> [Task material]
--*--
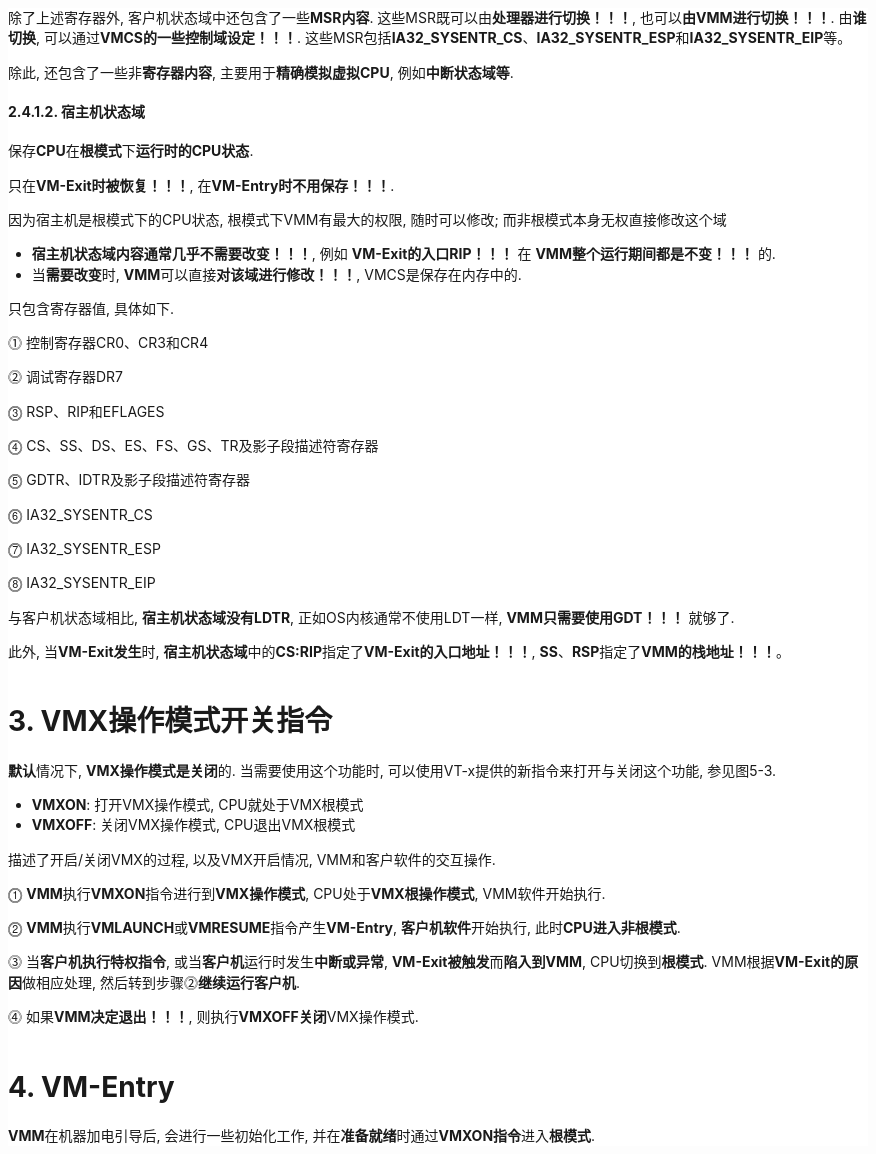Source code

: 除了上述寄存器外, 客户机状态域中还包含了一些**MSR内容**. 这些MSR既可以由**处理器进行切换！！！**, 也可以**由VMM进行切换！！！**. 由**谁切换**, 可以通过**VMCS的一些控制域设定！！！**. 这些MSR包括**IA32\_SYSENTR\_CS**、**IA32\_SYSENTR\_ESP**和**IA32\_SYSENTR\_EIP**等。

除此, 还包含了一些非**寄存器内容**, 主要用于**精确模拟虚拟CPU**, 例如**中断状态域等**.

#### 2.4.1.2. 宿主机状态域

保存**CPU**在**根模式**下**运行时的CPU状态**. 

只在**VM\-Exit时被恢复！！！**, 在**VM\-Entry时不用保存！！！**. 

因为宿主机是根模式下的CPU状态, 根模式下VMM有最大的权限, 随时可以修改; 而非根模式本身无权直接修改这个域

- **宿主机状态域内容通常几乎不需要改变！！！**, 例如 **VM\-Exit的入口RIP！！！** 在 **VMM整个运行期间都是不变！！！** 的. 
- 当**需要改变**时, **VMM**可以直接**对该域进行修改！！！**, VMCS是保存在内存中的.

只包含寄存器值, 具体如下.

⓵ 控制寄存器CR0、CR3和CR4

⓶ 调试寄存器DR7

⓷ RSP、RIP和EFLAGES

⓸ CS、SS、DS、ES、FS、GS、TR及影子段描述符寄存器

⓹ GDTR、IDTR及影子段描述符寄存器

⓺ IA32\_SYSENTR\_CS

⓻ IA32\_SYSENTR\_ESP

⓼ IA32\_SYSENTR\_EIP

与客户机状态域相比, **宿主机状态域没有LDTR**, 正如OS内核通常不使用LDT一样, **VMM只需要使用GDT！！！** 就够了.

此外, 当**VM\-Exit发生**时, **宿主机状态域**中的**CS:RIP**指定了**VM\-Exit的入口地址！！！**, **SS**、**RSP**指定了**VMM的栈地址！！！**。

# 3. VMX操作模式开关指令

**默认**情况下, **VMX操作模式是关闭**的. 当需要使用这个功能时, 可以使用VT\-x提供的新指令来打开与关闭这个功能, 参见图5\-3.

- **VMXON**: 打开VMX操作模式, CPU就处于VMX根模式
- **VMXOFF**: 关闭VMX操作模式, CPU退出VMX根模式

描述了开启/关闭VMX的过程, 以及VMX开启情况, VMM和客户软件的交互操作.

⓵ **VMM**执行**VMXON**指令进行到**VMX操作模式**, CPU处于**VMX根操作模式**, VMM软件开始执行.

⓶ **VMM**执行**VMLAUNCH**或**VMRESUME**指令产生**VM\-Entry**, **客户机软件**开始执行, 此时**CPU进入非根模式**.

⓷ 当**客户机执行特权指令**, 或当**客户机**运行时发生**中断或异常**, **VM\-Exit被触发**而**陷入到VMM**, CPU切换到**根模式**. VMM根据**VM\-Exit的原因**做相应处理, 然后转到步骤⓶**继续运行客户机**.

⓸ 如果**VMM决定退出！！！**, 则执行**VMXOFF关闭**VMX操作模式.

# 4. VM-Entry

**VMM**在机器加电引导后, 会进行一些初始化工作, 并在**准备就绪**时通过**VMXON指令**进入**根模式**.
--*--
> [To-do item]
Minus its pictures, the full listing should be copied verbatim.

> [Result for this task]
Source code

: 除了上述寄存器外, 客户机状态域中还包含了一些**MSR内容**. 这些MSR既可以由**处理器进行切换！！！**, 也可以**由VMM进行切换！！！**. 由**谁切换**, 可以通过**VMCS的一些控制域设定！！！**. 这些MSR包括**IA32\_SYSENTR\_CS**、**IA32\_SYSENTR\_ESP**和**IA32\_SYSENTR\_EIP**等。

除此, 还包含了一些非**寄存器内容**, 主要用于**精确模拟虚拟CPU**, 例如**中断状态域等**.

#### 2.4.1.2. 宿主机状态域

保存**CPU**在**根模式**下**运行时的CPU状态**. 

只在**VM\-Exit时被恢复！！！**, 在**VM\-Entry时不用保存！！！**. 

因为宿主机是根模式下的CPU状态, 根模式下VMM有最大的权限, 随时可以修改; 而非根模式本身无权直接修改这个域

- **宿主机状态域内容通常几乎不需要改变！！！**, 例如 **VM\-Exit的入口RIP！！！** 在 **VMM整个运行期间都是不变！！！** 的. 
- 当**需要改变**时, **VMM**可以直接**对该域进行修改！！！**, VMCS是保存在内存中的.

只包含寄存器值, 具体如下.

⓵ 控制寄存器CR0、CR3和CR4

⓶ 调试寄存器DR7

⓷ RSP、RIP和EFLAGES

⓸ CS、SS、DS、ES、FS、GS、TR及影子段描述符寄存器

⓹ GDTR、IDTR及影子段描述符寄存器

⓺ IA32\_SYSENTR\_CS

⓻ IA32\_SYSENTR\_ESP

⓼ IA32\_SYSENTR\_EIP

与客户机状态域相比, **宿主机状态域没有LDTR**, 正如OS内核通常不使用LDT一样, **VMM只需要使用GDT！！！** 就够了.

此外, 当**VM\-Exit发生**时, **宿主机状态域**中的**CS:RIP**指定了**VM\-Exit的入口地址！！！**, **SS**、**RSP**指定了**VMM的栈地址！！！**。

# 3. VMX操作模式开关指令

**默认**情况下, **VMX操作模式是关闭**的. 当需要使用这个功能时, 可以使用VT\-x提供的新指令来打开与关闭这个功能, 参见图5\-3.

- **VMXON**: 打开VMX操作模式, CPU就处于VMX根模式
- **VMXOFF**: 关闭VMX操作模式, CPU退出VMX根模式

描述了开启/关闭VMX的过程, 以及VMX开启情况, VMM和客户软件的交互操作.

⓵ **VMM**执行**VMXON**指令进行到**VMX操作模式**, CPU处于**VMX根操作模式**, VMM软件开始执行.

⓶ **VMM**执行**VMLAUNCH**或**VMRESUME**指令产生**VM\-Entry**, **客户机软件**开始执行, 此时**CPU进入非根模式**.

⓷ 当**客户机执行特权指令**, 或当**客户机**运行时发生**中断或异常**, **VM\-Exit被触发**而**陷入到VMM**, CPU切换到**根模式**. VMM根据**VM\-Exit的原因**做相应处理, 然后转到步骤⓶**继续运行客户机**.

⓸ 如果**VMM决定退出！！！**, 则执行**VMXOFF关闭**VMX操作模式.

# 4. VM-Entry

**VMM**在机器加电引导后, 会进行一些初始化工作, 并在**准备就绪**时通过**VMXON指令**进入**根模式**.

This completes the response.